A few hours before the second ZBA hearing on the 14th day the state provided the town with two figures — 49 confidential DDS sites on 59.14 acres of land to bring the town’s total SHI eligible acres to 91.721, according to Town Planner Danielle McKnight. This increased the town’s SHI percentage of acres to 1.54829%, rounded to 1.55%.
The secretive nature of these confidential sites makes it extremely difficult for the town and the applicant to verify its accuracy. The applicant’s 21-page appeal sought to find the holes in the math on a number of the town’s calculations, not just the confidential sites, with both sides interpreting the guidelines issued by the state and the regulations differently.

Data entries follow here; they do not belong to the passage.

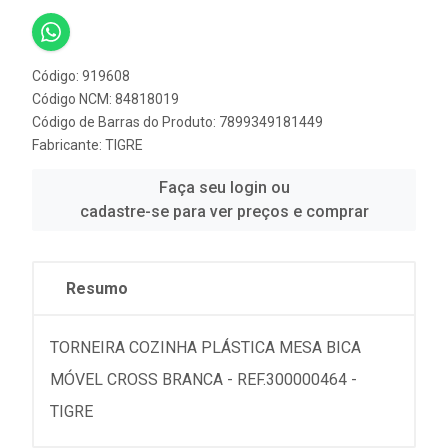
Código: 919608
Código NCM: 84818019
Código de Barras do Produto: 7899349181449
Fabricante:
TIGRE
Faça seu login ou
cadastre-se para ver preços e comprar
Resumo
TORNEIRA COZINHA PLÁSTICA MESA BICA
MÓVEL CROSS BRANCA - REF.300000464 -
TIGRE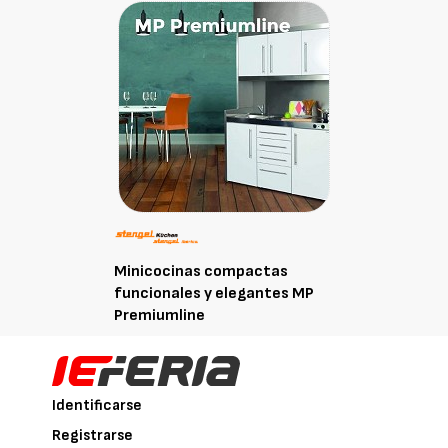
Minicocinas compactas
funcionales y elegantes MP
Premiumline
Identificarse
Registrarse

Regnante Sterio’s appeal states the burden of proof lies with the town to prove its assertion of safe harbor and further states that the town also “failed to comply with the procedural and evidentiary filing requirements of the state’s “Guidelines” and Regulations. It also asserts that the town made “calculation errors” on Total Land Area (reduced by 227.44 acres), Affordable Land Area (reduced by 47.55 to 51.2 acres) and Group Home Acreage (reduced by 44.47 to 48.13 acres) which would reduce the town’s GLAM percentage from 1.55% to between 0.66% and 0.72%. The applicant’s final figures, if proved true, would be below the 0.79% figure the town believed it had prior to being given the confidential DDS figures by the state.
The Select Board did not discuss the particulars of the applicant’s objection to the town’s safe harbor claim at Monday night’s meeting. However, the members did express support to recommend a potential warrant article at the upcoming October 7 Town Meeting to adjust the town’s operating budget, approved last April, to include adequate funds to hire the expert consultants needed to enable the town to fight the project.
They directed Town Administrator Michael Gilleberto to identify a dollar amount and the source of the funds to support adequate legal and engineering advice to enable the board to provide a recommendation of the funds needed to pursue this course at Town Meeting to the voters.
The original version of this story incorrectly stated the number of affordable units proposed was 25. Ch. 40B requires 25% of the units to be affordable. If the 200 units proposed are approved this development would add 50 new units of affordable housing to the town’s Subsidized Housing Inventory (SHI).